There are numerous naturally cancer-resistant animals outside of the conventional laboratory inventions which means nature has a lot to give in the quest for novel tumor suppressor strategies. In addition to the elephants mentioned here, the subterranean mole rat, the microbat, the sand puppies and the cows were also discovered to be very resistant to breast cancer.

For example, it is possible to produce mice that overexpress the hyaluronan synthase gene from naked mole rats. The development of pharmaceutical therapies to imitate the cancer-resistant animal adaptations for use on humans is possible if these mice models go on to demonstrate enhanced tumour resistance. Anticancer adaptations with a question mark indicate those for which the precise molecular mechanisms are not known.

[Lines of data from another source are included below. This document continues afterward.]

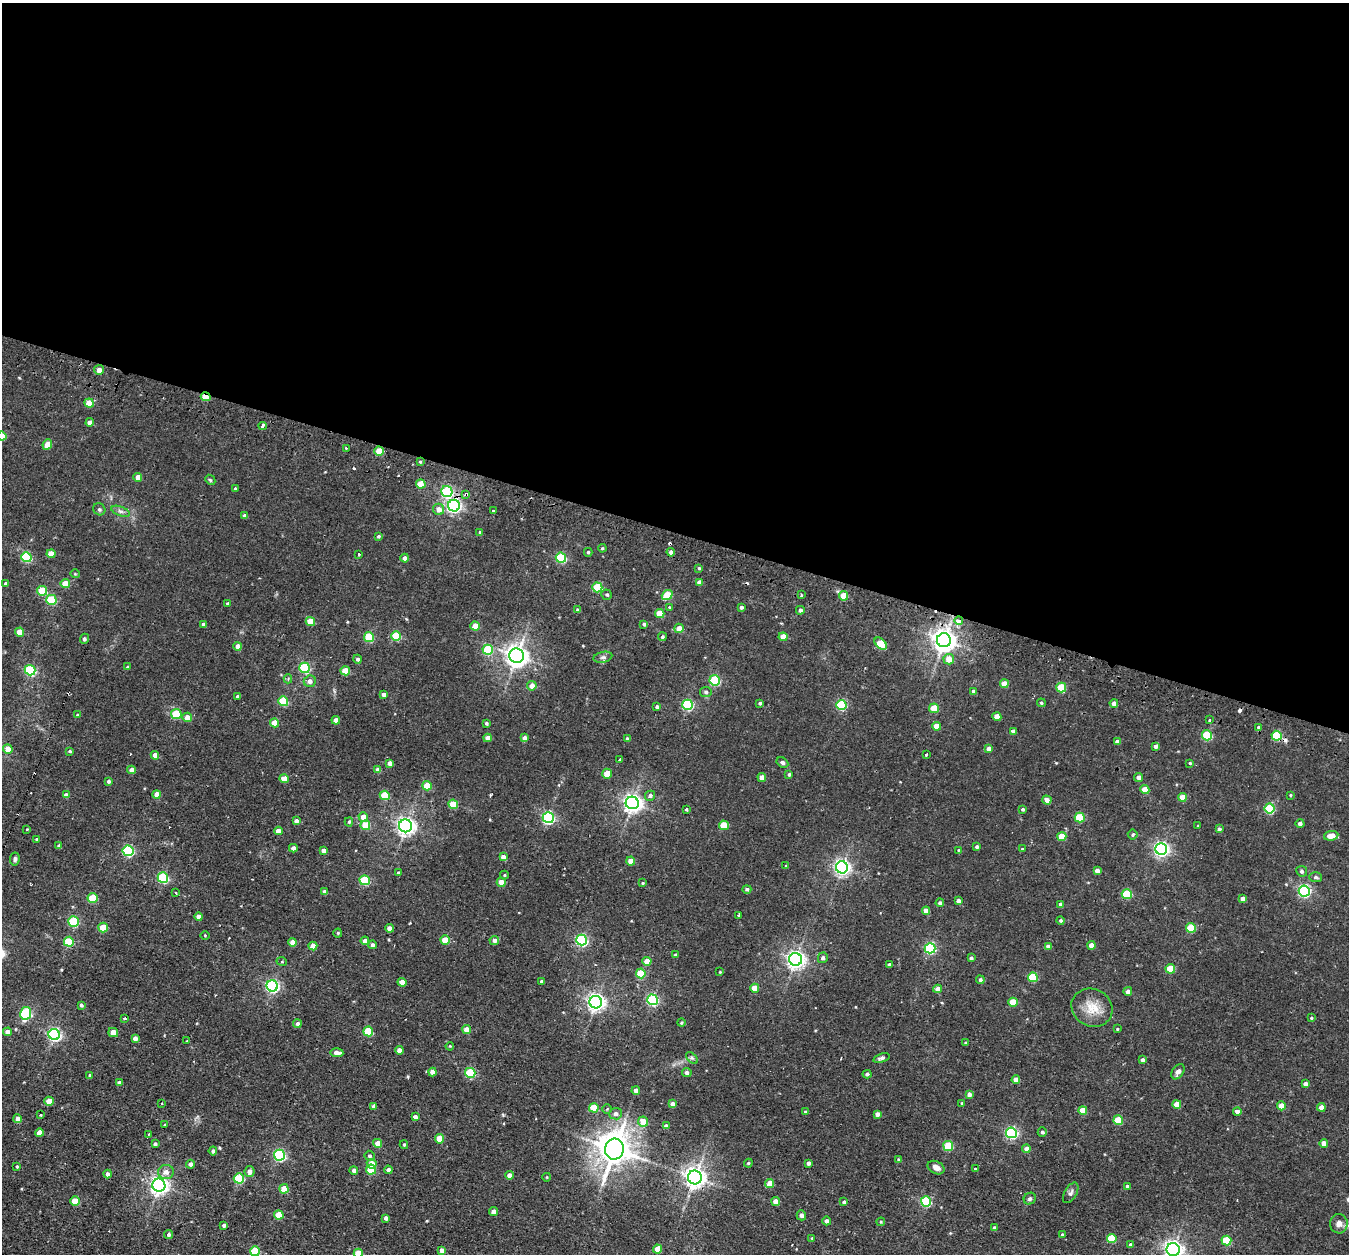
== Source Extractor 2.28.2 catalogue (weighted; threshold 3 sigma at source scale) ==
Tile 3 of 4 x 4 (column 3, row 1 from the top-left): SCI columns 2703-4049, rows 3930-5181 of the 5427 x 5445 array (HDU 1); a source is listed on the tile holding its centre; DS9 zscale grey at full resolution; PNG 1351 x 1256 px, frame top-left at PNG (2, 3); each listed source drawn as its Kron ellipse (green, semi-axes under 4 px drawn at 4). Shown black and unused: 42% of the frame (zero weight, under 2 of 3 exposures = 3% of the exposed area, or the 3 px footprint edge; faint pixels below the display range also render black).
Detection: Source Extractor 2.28.2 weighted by HDU 2 'WHT'; one run over the whole footprint, this tile lists its part. Background 0.0143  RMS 0.0045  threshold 0.0201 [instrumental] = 3 sigma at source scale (4.5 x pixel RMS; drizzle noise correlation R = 1.50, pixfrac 1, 0.05/0.05 arcsec/px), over >= 5 px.
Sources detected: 363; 11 cosmic-ray / hot-pixel residue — neither listed nor drawn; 2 inside a brighter listed object's ellipse — not listed separately; the other 350 listed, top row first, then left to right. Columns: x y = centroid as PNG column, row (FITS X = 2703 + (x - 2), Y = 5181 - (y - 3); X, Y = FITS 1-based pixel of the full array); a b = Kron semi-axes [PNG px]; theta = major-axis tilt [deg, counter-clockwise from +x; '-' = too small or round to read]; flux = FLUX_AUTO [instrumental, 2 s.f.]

With the involvement of the advance technology in medical science we can target the tumor cells and suppress the infected cell or  by correcting the gene with the help of advance bio technology and Nano technology by knowing their genetic and molecular profile so that tailored treatment should be given to individual patient. It reduces the chance of mortality and increase the chance of survival with the help of effective treatment.

Manju, Kanika Pathak and Sawan Kumar  (2024). Natural Cancer Immunity in Naked Mole Rat: A Review. Biological Forum – An International Journal, 16(10): 172-175.